スターリン型のマス・テロルの粛清は,10年ほどで,東欧諸国では基本的には放棄された。東欧諸国では,以後,党内改革派や党外の改革運動が完全に途絶えることはなかった。「改革」運動は,幾度もの大叛乱をくり返しながら,ついには,1980年代末には,複数政党による自由選挙を実現させ,政権交代を可能にした。東欧「改革」運動は,政治の民主化をかち取ったのである。党の国家にたいする指導的役割は否定され,国権主義モデルの根幹をなしていた党の役割は,変化せざるを得なくなった。その変化は,党の前衛性復活という先進的エリート的諸個人の少数党としてのレーニン時代のボリシェビキ的原則への復帰を要求しているのか,それともスターリン以後の党の大衆政党としての性格を保持した上での変化を要求しているのか,それとも他のあり方が必要なのか,等々,この領域での新たな解明すべき課題を突きつけている。1990年代の旧ソ連・旧東欧諸国の現状を見て明らかなことは,旧スターリン主義党派の多くが社会民主主義化しているか,民族主義化しているのであるが,大衆政党という性格をもったまま議会制民主主義に適応しようとしていることである。

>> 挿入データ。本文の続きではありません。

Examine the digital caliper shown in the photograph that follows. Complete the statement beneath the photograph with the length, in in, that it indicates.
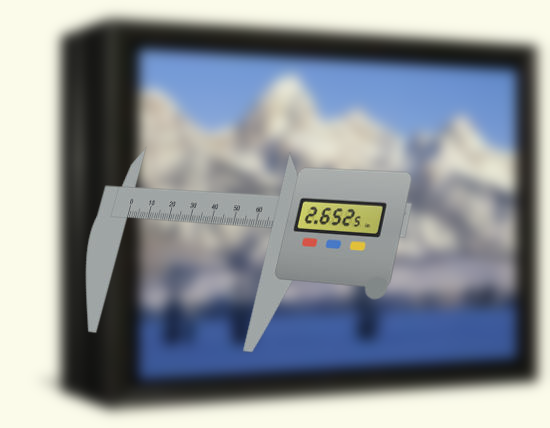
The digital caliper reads 2.6525 in
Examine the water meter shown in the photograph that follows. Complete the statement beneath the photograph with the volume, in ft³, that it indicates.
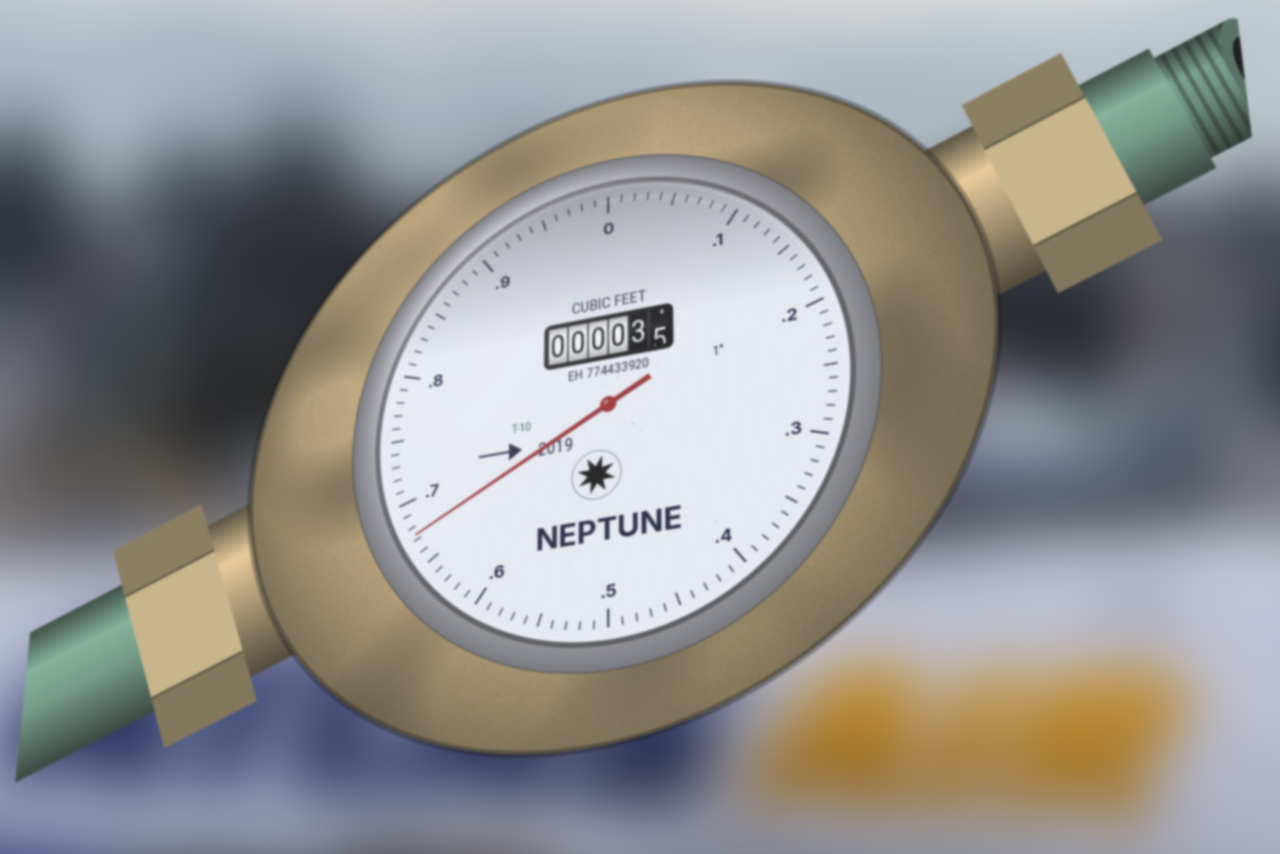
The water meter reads 34.67 ft³
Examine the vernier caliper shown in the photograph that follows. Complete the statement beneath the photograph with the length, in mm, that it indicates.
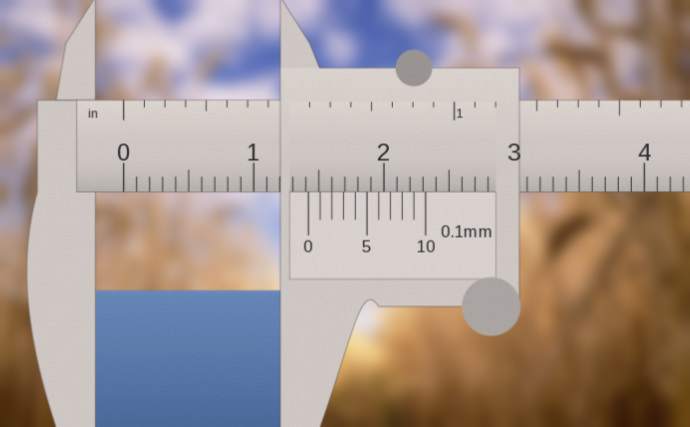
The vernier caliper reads 14.2 mm
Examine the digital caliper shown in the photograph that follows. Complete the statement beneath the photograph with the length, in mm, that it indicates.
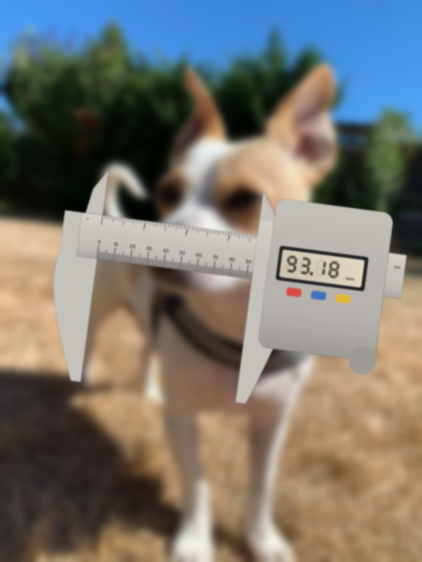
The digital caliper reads 93.18 mm
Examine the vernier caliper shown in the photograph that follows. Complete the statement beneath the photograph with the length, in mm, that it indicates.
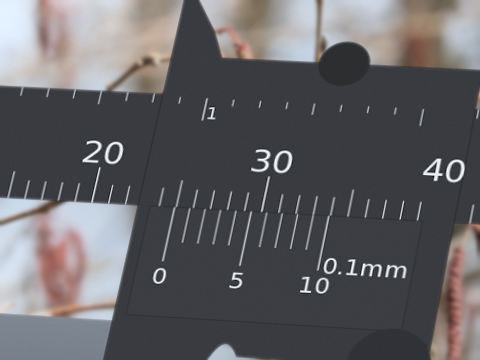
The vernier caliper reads 24.9 mm
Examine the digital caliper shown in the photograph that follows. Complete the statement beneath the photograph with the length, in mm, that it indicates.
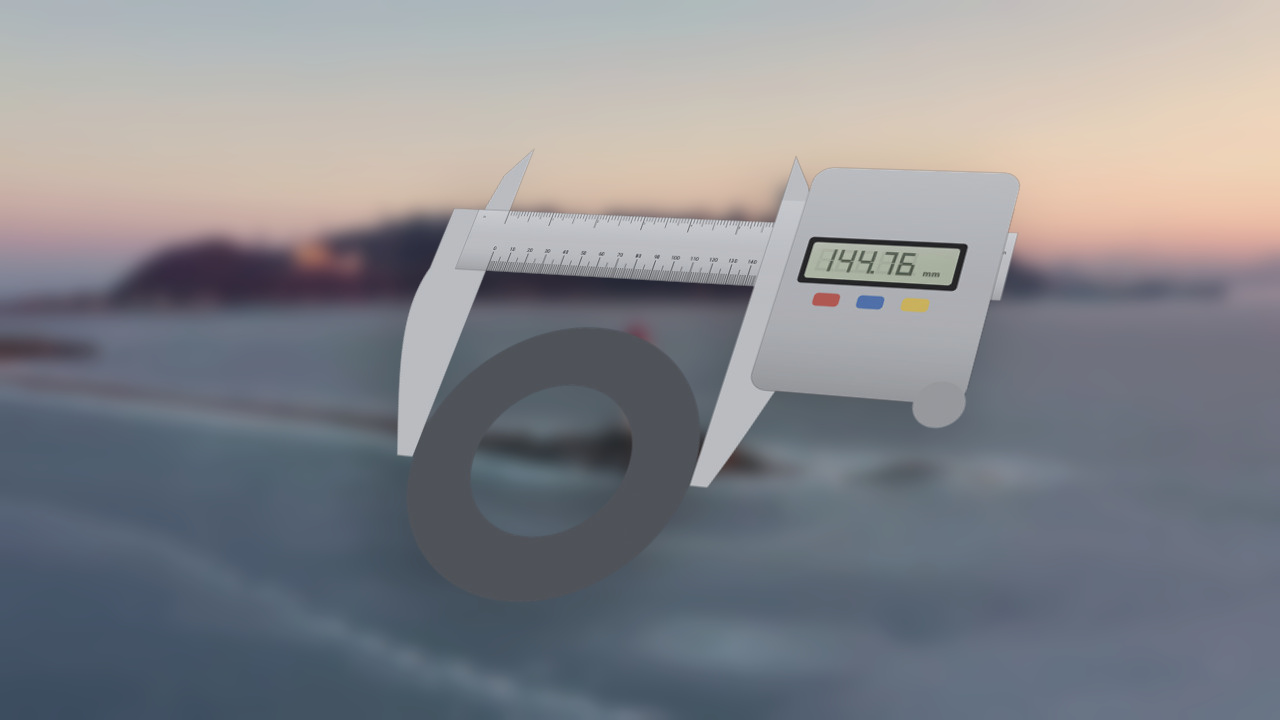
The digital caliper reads 144.76 mm
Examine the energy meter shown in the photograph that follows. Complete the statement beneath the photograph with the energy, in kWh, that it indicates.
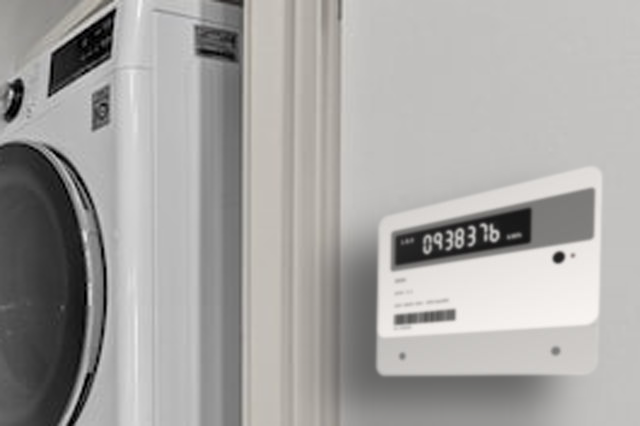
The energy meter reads 938376 kWh
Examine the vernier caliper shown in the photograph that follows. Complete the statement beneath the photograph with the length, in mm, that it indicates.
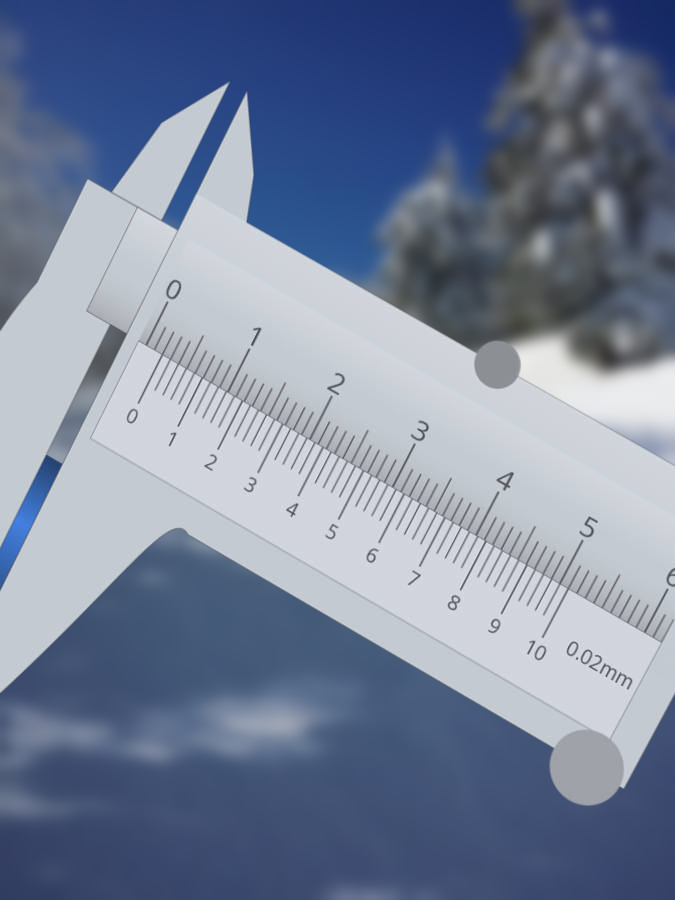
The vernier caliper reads 2.0 mm
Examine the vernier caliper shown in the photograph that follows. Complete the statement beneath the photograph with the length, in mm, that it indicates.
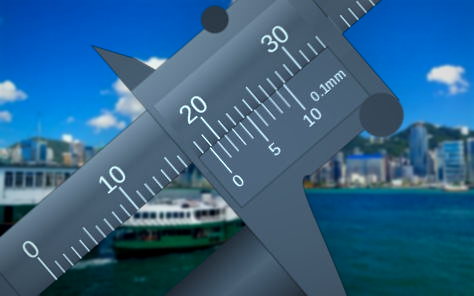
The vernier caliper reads 18.8 mm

以上,スターリン派諸党による粛清の問題を簡単に見てきた。スターリン体制(国権主義モデルの極端な独裁形態)の大粛清は,急進的工業化を目指したスターリン型「計画経済」の強蓄積策の実行体制として組織された党・国家・治安組織の一体化が,この体制自体の維持・保守のために「予防的」な事件ねつ造をともなうマス・テロルを生み出したものである。そのマイナス作用は第二次世界大戦という戦争のために一時的にごまかされてはいたが,結局はフルシチョフによって公然と明かされざるを得なくなった。その後もその基本形態は保持されつづけたが,1980年代末から1990年代初頭の大激動によって,解体される。
その教訓の一つは,結局のところ,過渡期から共産主義への前進にとっては,経済的な意味でも政治的民主主義と政治的自由が必要であるということであり,文明とか文化とかいう領域の重要性を突き出しているということなのである。一般的に言えば,それは党の水準を規定する一因であるといえるだろう。その他。